Over the last ten years, there has been a dramatic increase in published randomized controlled trials (RCTs) of brief mindfulness training (from single-session inductions to multi-session interventions lasting up to two weeks), with some preliminary indications that these training programs may improve mental health outcomes, such as negative affectivity. This meta-analysis aimed to evaluate whether brief mindfulness training reliably reduces negative affectivity.

Method:

PubMed, PsycINFO, and the Mindfulness Research Monthly Newsletter were systematically searched for brief mindfulness intervention RCTs assessing negative affectivity outcomes (e.g., depression, rumination, anxiety, stress). 65 RCTs, including 5,489 participants predominantly without experience in meditation (64.64% female, mean age = 24.62), qualified for the meta-analytic review.

Results:

The meta-analysis revealed a small but significant effect of brief mindfulness training on reducing negative affectivity compared to control programs (g=.21, p<.001).

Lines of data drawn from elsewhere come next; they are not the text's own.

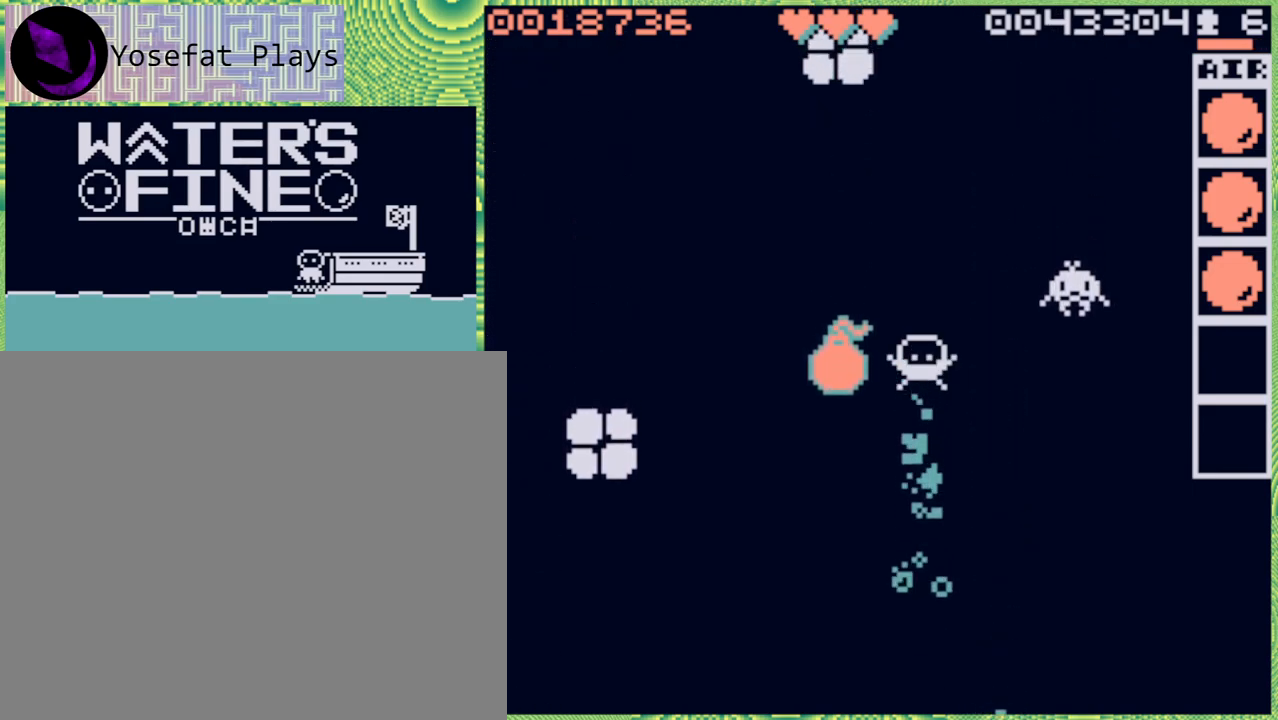
{"buttons": ["B"], "left_stick": "up", "right_stick": "center", "events": [[67, "B", "down"], [183, "B", "up"], [317, "B", "down"], [383, "B", "up"], [467, "B", "down"]]}
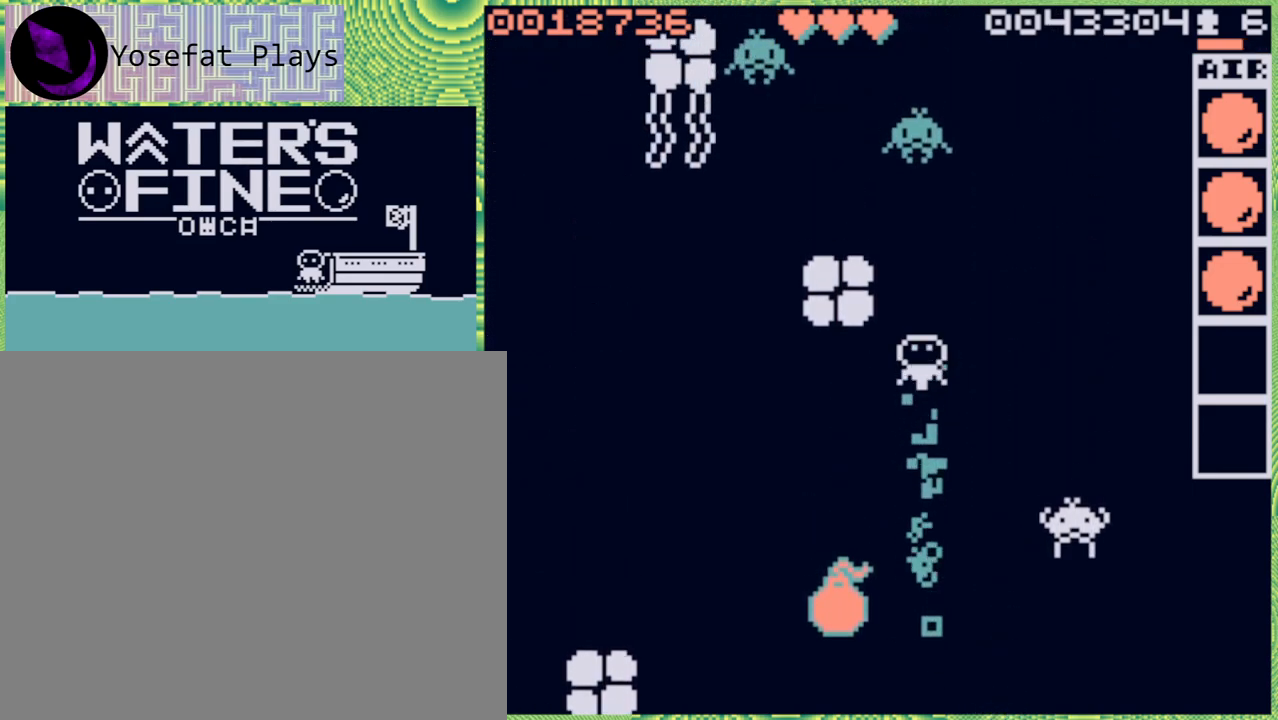
{"buttons": [], "left_stick": "up", "right_stick": "center", "events": [[133, "B", "up"], [300, "B", "down"], [417, "B", "up"]]}
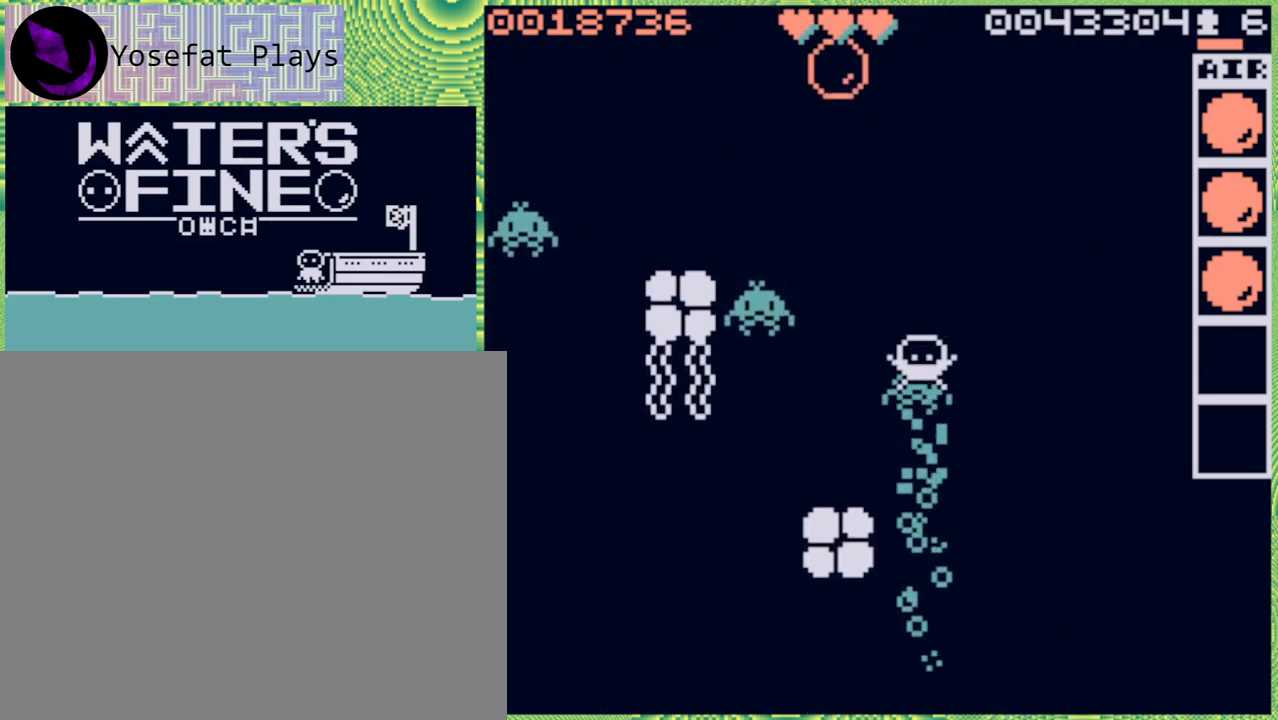
{"buttons": [], "left_stick": "up", "right_stick": "center", "events": [[17, "B", "down"], [100, "B", "up"], [200, "B", "down"], [267, "B", "up"]]}
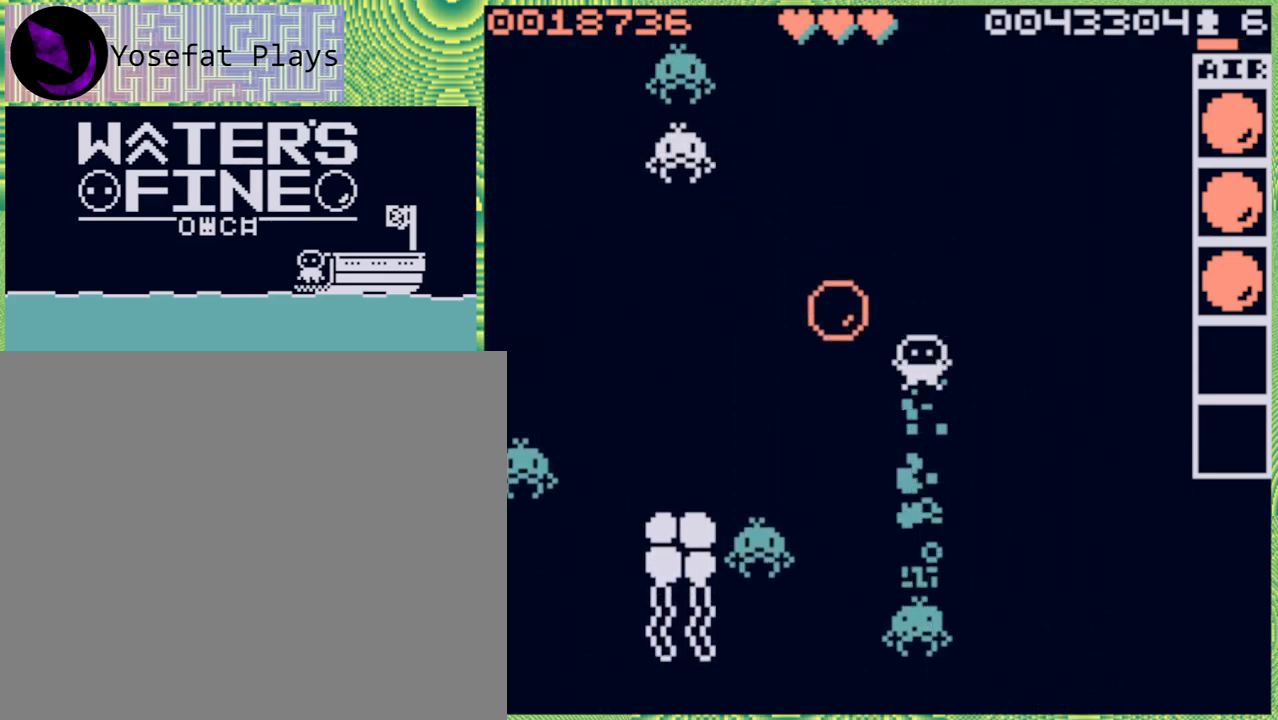
{"buttons": [], "left_stick": "center", "right_stick": "center", "events": [[33, "B", "down"], [67, "B", "up"], [133, "left_stick", "center"], [200, "left_stick", "left"], [450, "left_stick", "center"]]}
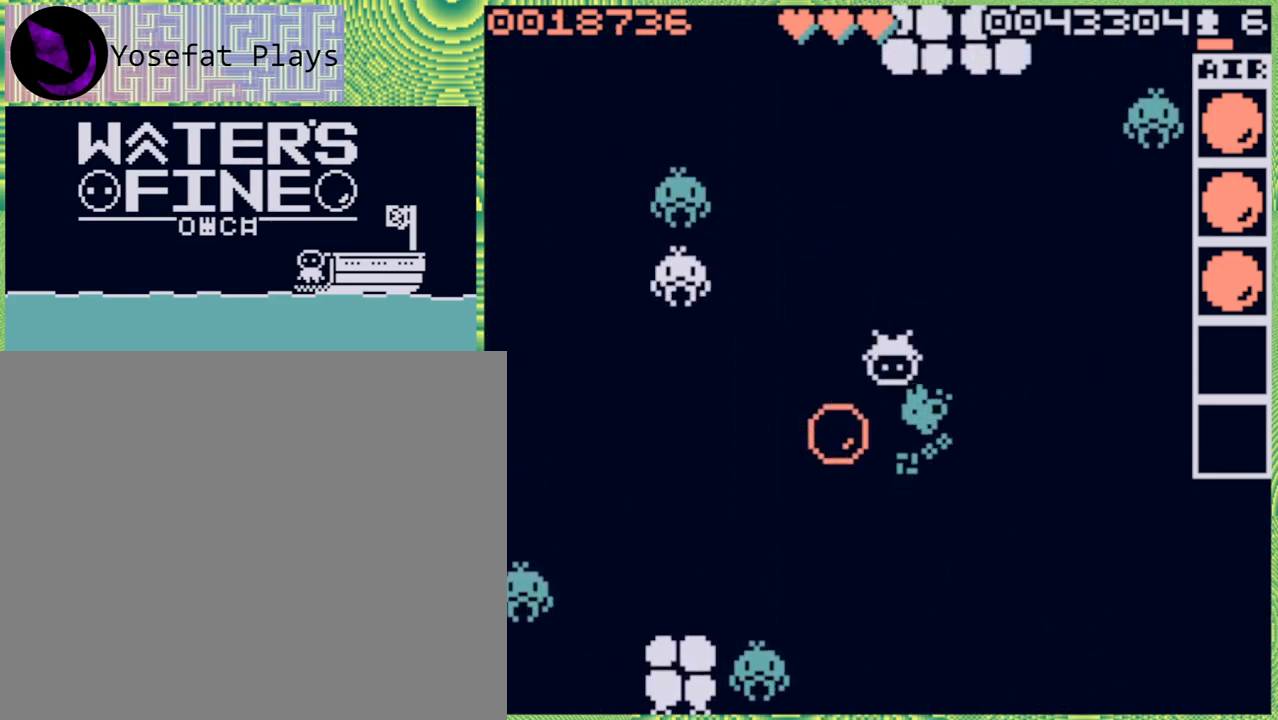
{"buttons": [], "left_stick": "center", "right_stick": "center", "events": [[83, "left_stick", "down"], [250, "B", "down"], [333, "B", "up"], [450, "left_stick", "center"]]}
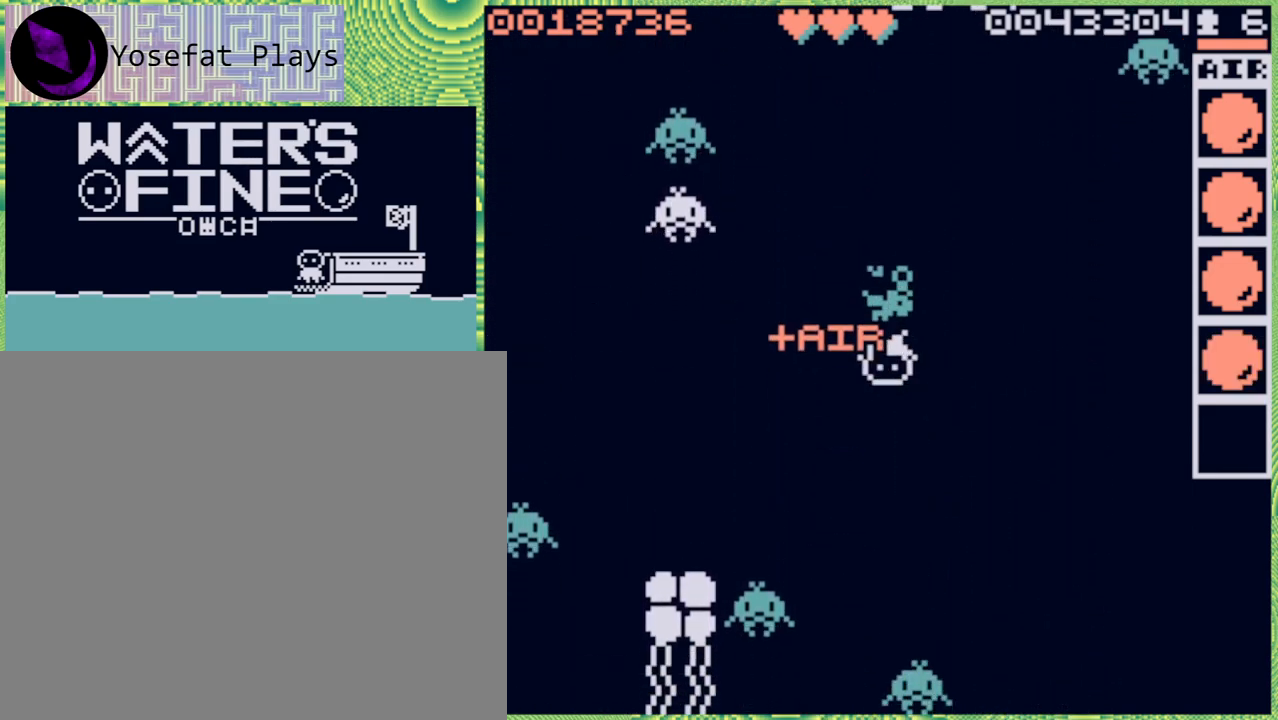
{"buttons": ["B"], "left_stick": "up", "right_stick": "center", "events": [[200, "left_stick", "up"], [267, "B", "down"], [383, "B", "up"], [450, "B", "down"]]}
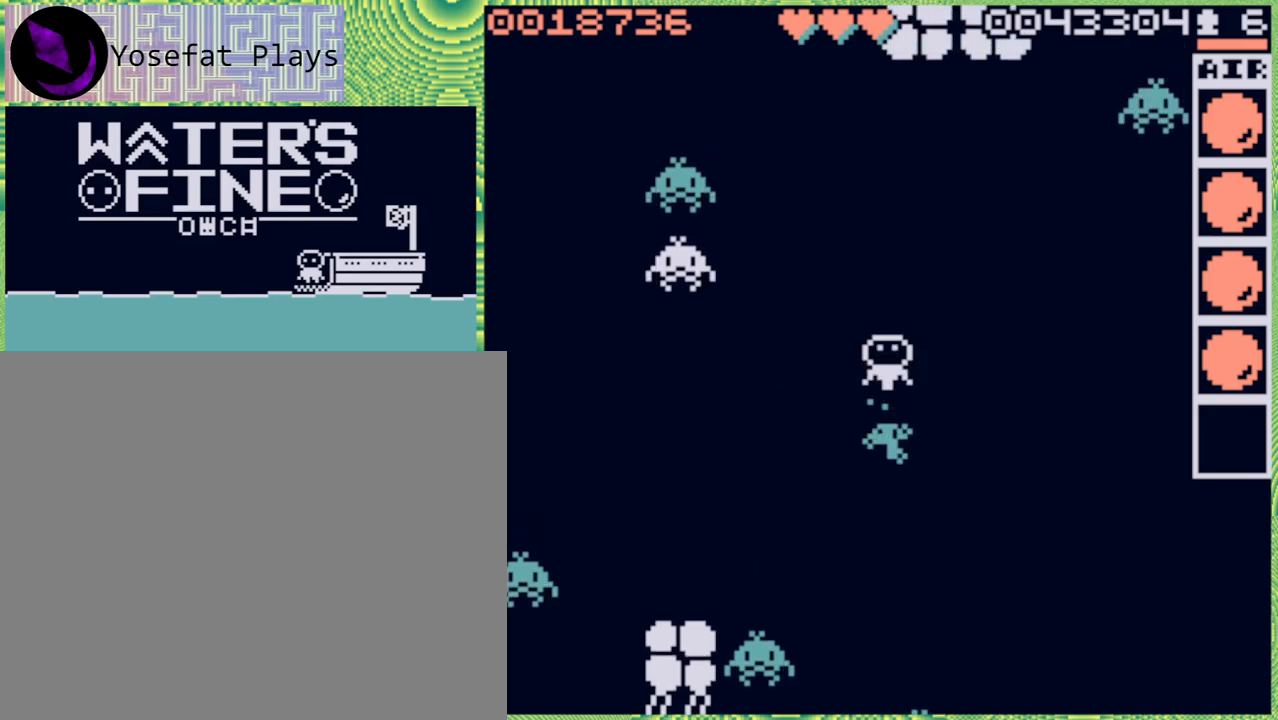
{"buttons": ["B"], "left_stick": "up", "right_stick": "center", "events": [[67, "B", "up"], [150, "B", "down"], [150, "left_stick", "up-left"], [200, "B", "up"], [400, "left_stick", "up"], [500, "B", "down"]]}
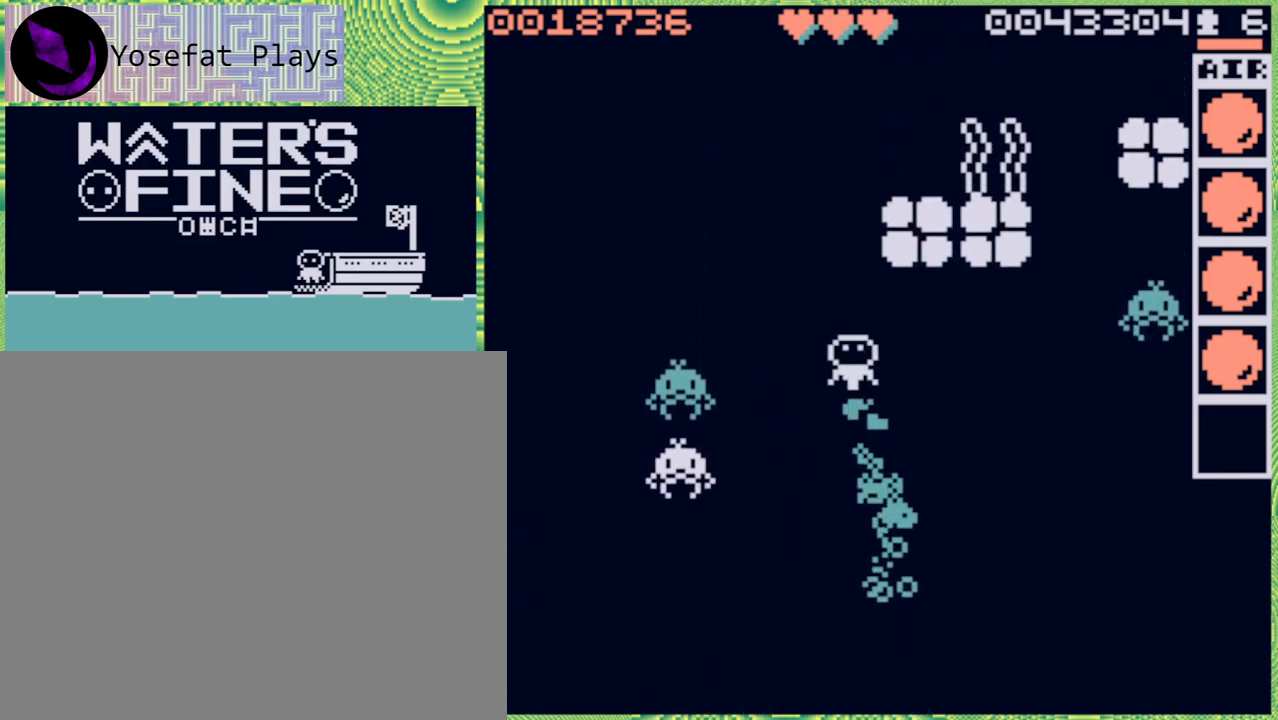
{"buttons": [], "left_stick": "up", "right_stick": "center", "events": [[117, "B", "up"], [183, "B", "down"], [300, "B", "up"], [367, "B", "down"], [467, "B", "up"]]}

The overall effect size was significantly moderated by participant characteristics: community samples (g=.41, p<.001) produced larger training effects compared to student samples (g=.14, p=.001) (Qbetween p=.03). No significant effect size differences were found between clinical and non-clinical samples. However, when accounting for publication bias, the overall effect size of brief mindfulness training programs on negative affectivity was significantly reduced (g=.04).

Conclusions:

Brief mindfulness training programs are increasingly popular approaches for reducing negative affectivity. This meta-analysis indicates that brief mindfulness training modestly reduces negative affectivity. Quantitative analyses indicated the presence of publication bias (i.e., unpublished null effect studies), highlighting the need to continue rigorous evaluation of brief mindfulness interventions.